A new report by Statistics Canada and the Canada Energy Regulator (CER) found that the value of the nation’s crude oil exports increased by a factor of 15 since 1990; a growth that is demonstrated through what is now a sizeable share of Canada’s overall exports.
Canadian crude now makes up 14.1 percent of Canada’s total exports, a steep increase from 1990, when crude oil made up just 3.6 percent of Canada’s exported products.
Kevin Birn, a chief analyst for IHS Markit, shared some context around the significant rise in value of Canadian crude. Birn states that some of the growth can be attributed to rising oil prices in the late 2000s, which then caused global investors to pour capital into Canada’s oil sands which still had significant room for development:
“The world thought it was running out of oil so capital was poured into the oilsands which were seen as one of the few last places in the world that was free and open to foreign investment to drive oil and gas production higher to meet anticipated growing demand.”
Growth Could Have Been Even Higher
A number of obstacles impeded the acceleration of the growth of Canadian crude. The first and most recent being the COVID-19 pandemic. In April 2020, oil values dropped to their lowest point since 2002, which wreaked havoc on Canadian oil producers who were forced to make major cutbacks as a result. Despite the impact from the pandemic, Birn said the rebound for Canadian oil is noteworthy
“It’s still is a significant economic force in the country and a major driver of prosperity.”
Another major challenge that stood in the way of growth for Canadian crude is the lack of infrastructure development to bring the increased production to market. The shutdown of TC Energy’s Keystone XL pipeline last week is a prime example.
Dennis McConaghy, a former executive at TransCanada Corporation, states the cancellation of Keystone XL simply removes value from Canada, as opposed to reducing emissions:
“Cancelling the pipeline doesn’t impact global emissions. It just basically takes value out of Canada. Those refineries will still get the same heavy oil, they’ll simply get it from other countries that almost undoubtedly have lower overall environmental standards than Canada.”
Tim McMillan, president and CEO of the Canadian Association of Petroleum Producers, also commented on the cancellation of Keystone XL, acknowledging that demand for Canadian oil will only continue to grow, and by canceling projects such as Keystone, Canada’s value as a global energy leader will only be diminished:
“Global demand continues to rise sharply and Canada is a supplier of choice. If we limit Canada’s ability to supply heavy (oil), they will get it from Venezuela. They’ll get it from Iran. There’s a lot of heavy oil options in the world that I don’t think serves us as a nation, our climate goals or our security objectives.”
Role of Natural Gas Expanding in Ontario
As Canadian crude continues to grow, the role of natural gas at the provincial level is expanding, too.
Last week, Ontario’s government announced it will add 43 rural, northern and Native communities to its natural gas distribution network. The provincial government authorized to spend C$234 million on 28 new projects to connect these communities to natural gas.
Bill Walker, Ontario’s Associate Minister of Energy, emphasized the natural gas expansion project are in-line with the government’s intention to make life more affordable for Ontario residents:
“We’re sending a clear message that Ontario is open for business. As part of our government’s plan to make life more affordable, we prioritized broad distribution across Ontario to help as many homes and businesses keep the cost of energy low, support jobs and attract new investment. This will be a game-changer for these 43 communities.”
The increased natural gas distribution will replace oil and propane, both of which drastically increased energy costs, specifically for rural communities, due to distribution and other factors. And, by replacing oil and propane with natural gas, the Ontario Energy Board estimates Ontario consumers will save C$25.9 million if all of its anticipated infrastructure projects come online.

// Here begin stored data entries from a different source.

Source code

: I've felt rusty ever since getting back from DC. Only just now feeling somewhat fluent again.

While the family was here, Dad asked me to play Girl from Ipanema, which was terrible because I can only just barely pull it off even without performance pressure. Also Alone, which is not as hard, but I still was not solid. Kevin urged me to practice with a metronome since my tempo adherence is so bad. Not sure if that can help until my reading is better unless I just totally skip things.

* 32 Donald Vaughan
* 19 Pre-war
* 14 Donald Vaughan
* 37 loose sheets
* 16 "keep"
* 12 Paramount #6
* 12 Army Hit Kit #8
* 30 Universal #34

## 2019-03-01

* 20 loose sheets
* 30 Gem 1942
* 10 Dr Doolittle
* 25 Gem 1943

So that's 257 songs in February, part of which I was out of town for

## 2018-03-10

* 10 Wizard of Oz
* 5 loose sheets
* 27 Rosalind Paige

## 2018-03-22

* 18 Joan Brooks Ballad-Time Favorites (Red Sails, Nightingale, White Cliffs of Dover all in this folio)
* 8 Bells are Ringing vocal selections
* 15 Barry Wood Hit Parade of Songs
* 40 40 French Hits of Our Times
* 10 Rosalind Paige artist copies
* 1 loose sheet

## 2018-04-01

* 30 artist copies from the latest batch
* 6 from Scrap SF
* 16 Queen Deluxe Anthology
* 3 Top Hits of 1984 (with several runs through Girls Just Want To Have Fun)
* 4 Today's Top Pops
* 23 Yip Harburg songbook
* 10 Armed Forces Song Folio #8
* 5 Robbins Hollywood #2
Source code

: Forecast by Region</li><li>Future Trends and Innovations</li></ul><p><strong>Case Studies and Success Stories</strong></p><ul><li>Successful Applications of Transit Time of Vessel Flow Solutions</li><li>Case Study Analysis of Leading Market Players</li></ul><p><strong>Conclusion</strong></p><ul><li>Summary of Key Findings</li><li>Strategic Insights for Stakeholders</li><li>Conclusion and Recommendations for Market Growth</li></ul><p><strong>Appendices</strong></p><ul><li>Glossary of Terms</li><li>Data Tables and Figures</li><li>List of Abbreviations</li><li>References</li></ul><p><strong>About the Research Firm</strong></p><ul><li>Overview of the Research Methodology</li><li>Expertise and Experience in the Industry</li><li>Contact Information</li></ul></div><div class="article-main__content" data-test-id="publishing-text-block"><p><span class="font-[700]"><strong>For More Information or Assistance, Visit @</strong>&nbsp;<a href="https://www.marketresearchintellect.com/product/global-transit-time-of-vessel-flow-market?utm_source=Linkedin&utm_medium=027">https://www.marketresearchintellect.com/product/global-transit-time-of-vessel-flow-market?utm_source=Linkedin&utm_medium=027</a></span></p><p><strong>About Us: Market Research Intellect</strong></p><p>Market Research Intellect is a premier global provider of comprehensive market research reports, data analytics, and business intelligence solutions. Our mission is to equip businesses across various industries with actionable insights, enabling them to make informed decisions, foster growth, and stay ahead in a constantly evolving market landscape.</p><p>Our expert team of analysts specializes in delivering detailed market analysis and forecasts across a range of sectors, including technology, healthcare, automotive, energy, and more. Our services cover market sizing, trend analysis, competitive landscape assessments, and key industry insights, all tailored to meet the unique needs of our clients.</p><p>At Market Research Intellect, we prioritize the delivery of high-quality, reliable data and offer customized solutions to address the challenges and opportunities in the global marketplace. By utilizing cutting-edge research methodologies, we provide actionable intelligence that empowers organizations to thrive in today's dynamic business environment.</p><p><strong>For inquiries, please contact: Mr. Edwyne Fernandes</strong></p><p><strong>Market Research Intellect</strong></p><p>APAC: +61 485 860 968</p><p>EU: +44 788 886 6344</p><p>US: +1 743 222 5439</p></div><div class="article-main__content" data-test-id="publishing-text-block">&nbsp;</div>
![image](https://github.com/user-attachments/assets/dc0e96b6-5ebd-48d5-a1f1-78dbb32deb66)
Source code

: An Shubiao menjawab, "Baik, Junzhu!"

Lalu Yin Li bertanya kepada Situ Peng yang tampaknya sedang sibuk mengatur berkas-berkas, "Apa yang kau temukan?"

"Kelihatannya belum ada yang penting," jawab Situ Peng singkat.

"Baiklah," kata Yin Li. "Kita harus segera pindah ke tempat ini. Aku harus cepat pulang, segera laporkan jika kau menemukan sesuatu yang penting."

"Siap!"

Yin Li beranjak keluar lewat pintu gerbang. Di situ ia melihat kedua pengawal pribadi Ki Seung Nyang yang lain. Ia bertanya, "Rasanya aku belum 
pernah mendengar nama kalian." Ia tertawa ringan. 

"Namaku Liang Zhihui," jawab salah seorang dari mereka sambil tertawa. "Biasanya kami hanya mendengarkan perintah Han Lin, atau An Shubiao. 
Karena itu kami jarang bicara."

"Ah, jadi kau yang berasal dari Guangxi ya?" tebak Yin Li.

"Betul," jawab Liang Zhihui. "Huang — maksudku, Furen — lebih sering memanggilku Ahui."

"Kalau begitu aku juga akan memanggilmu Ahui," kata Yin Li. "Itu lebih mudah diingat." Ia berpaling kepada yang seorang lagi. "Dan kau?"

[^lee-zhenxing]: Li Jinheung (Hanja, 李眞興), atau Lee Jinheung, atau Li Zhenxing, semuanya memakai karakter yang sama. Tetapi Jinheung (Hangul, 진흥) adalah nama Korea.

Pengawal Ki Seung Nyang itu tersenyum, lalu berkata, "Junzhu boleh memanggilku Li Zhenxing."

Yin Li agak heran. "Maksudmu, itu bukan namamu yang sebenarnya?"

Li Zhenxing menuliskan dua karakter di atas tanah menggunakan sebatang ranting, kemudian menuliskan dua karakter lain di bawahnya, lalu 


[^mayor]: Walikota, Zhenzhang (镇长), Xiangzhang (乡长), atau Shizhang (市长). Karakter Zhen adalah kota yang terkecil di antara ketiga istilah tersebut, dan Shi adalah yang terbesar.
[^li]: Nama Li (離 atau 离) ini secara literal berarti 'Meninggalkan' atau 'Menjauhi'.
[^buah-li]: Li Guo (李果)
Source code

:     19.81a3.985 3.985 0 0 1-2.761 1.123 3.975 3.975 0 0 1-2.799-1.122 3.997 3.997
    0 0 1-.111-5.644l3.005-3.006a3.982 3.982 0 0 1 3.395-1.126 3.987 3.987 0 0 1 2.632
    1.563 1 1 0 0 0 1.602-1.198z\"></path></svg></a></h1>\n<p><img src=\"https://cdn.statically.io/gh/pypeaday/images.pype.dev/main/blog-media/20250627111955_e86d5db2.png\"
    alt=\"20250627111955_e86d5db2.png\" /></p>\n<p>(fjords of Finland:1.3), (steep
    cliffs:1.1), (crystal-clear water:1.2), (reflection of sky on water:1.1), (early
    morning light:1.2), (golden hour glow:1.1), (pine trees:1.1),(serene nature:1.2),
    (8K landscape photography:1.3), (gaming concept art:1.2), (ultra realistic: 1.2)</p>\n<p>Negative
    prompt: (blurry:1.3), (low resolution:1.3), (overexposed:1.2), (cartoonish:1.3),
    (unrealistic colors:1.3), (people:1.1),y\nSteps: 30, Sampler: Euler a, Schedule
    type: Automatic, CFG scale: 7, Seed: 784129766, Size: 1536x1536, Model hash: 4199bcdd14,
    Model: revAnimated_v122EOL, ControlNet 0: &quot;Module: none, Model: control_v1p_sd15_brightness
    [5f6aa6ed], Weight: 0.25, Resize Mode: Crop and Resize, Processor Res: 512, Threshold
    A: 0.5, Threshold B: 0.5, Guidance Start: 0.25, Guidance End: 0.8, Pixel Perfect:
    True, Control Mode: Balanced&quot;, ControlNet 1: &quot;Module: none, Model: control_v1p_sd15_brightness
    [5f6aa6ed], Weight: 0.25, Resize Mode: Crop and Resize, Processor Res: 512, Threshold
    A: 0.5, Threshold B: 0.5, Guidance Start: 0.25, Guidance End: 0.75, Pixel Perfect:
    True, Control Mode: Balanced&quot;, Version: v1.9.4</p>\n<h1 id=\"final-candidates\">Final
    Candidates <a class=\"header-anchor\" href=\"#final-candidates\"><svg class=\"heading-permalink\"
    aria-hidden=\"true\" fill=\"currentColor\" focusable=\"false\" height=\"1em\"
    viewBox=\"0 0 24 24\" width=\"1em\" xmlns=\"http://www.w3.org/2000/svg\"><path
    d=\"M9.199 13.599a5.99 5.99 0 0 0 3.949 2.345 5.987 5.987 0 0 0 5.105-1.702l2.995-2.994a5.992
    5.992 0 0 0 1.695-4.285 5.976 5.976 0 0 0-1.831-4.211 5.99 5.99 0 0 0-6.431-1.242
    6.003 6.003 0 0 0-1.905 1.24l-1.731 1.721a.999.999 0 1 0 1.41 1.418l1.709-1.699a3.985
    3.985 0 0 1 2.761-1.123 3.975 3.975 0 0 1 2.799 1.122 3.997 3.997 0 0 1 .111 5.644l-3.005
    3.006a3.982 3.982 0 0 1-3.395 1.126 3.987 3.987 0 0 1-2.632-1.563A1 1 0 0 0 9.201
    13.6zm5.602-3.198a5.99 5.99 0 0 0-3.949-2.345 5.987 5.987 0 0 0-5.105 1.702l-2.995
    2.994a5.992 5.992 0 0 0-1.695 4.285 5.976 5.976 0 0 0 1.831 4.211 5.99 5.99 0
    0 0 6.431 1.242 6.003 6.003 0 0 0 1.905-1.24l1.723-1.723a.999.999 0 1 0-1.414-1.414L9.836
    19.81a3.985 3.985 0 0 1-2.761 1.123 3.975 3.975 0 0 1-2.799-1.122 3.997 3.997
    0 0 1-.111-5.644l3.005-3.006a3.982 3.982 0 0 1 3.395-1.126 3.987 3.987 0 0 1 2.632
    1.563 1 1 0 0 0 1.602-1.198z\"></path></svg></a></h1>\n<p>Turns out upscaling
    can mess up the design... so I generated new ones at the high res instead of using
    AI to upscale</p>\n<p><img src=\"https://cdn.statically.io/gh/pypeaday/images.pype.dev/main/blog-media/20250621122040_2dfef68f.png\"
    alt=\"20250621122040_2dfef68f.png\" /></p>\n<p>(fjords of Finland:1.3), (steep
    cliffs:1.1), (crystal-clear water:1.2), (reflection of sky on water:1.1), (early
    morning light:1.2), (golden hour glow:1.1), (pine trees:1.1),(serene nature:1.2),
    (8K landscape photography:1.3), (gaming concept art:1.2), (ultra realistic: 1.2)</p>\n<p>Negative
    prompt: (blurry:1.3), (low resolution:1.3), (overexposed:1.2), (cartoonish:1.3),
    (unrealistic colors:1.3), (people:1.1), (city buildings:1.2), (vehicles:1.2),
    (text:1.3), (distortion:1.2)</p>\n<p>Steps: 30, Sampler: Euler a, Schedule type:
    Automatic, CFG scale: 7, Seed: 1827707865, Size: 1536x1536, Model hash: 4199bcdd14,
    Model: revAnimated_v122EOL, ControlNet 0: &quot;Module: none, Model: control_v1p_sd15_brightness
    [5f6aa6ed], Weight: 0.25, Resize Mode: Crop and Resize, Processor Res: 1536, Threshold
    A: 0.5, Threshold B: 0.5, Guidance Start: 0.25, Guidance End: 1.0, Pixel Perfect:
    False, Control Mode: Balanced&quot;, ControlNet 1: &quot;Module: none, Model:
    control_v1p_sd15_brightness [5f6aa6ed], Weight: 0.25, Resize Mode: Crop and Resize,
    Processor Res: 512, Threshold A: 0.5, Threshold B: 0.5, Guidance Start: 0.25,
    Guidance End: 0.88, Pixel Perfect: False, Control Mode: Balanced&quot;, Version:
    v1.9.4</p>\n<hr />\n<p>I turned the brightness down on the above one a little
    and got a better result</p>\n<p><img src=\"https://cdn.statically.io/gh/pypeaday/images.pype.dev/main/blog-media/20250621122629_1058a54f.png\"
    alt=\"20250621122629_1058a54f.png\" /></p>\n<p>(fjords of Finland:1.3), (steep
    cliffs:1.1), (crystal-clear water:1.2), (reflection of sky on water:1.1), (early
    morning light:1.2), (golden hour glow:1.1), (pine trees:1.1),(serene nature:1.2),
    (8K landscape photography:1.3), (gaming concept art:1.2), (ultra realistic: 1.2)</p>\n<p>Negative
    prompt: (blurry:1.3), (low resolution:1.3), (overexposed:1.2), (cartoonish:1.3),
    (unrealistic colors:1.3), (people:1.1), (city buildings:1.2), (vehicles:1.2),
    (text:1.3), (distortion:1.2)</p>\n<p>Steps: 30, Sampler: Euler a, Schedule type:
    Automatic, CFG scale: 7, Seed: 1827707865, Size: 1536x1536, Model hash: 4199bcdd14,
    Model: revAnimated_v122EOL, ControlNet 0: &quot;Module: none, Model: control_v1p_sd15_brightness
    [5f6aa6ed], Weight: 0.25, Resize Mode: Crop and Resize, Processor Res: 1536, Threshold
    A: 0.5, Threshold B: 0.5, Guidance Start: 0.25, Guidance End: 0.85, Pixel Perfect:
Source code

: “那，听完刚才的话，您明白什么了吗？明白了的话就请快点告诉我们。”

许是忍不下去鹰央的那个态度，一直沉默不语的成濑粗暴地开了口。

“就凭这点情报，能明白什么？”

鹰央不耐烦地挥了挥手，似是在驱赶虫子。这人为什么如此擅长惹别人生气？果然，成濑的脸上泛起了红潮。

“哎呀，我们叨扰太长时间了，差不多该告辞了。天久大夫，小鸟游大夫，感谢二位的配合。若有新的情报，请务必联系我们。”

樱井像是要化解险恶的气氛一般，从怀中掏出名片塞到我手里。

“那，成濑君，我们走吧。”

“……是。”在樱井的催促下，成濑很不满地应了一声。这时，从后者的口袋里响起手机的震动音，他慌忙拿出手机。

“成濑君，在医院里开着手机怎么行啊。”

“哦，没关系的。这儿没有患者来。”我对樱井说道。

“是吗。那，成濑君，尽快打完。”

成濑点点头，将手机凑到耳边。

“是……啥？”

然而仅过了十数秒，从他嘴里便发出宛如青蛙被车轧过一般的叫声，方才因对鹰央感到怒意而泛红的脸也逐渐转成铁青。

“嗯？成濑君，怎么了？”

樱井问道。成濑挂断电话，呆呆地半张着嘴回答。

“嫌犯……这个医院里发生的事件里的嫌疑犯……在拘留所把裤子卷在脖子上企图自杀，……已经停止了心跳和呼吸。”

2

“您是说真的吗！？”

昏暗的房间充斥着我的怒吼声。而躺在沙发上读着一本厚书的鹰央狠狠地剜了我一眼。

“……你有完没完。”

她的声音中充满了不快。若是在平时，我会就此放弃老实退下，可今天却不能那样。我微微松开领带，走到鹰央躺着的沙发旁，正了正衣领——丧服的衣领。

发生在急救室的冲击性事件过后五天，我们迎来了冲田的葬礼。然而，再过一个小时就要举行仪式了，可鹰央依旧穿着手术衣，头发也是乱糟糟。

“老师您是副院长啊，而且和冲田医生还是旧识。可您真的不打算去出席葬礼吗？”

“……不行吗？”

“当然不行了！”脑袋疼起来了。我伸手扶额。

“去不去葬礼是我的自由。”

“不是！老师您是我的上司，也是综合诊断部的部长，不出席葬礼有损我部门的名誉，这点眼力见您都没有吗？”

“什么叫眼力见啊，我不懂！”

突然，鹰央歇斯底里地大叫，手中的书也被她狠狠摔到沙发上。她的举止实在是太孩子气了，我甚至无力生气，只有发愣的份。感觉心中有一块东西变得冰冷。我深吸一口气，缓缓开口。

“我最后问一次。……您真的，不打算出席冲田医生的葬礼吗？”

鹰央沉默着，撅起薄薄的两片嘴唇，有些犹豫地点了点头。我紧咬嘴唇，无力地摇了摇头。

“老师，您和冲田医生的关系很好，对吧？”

Enbridge Inc. Executive Vice President of Gas Distribution & Storage Cynthia Hansen spoke to the economic benefits the new natural gas projects will bring to the Ontario region:
“Through Ontario’s Natural Gas Expansion Program, these projects will bring much needed and wanted natural gas to additional communities while supporting jobs, helping to attract local investment, and providing energy savings to residents and businesses.”
All 28 natural gas expansion projects are expected to be under construction by the end of 2025.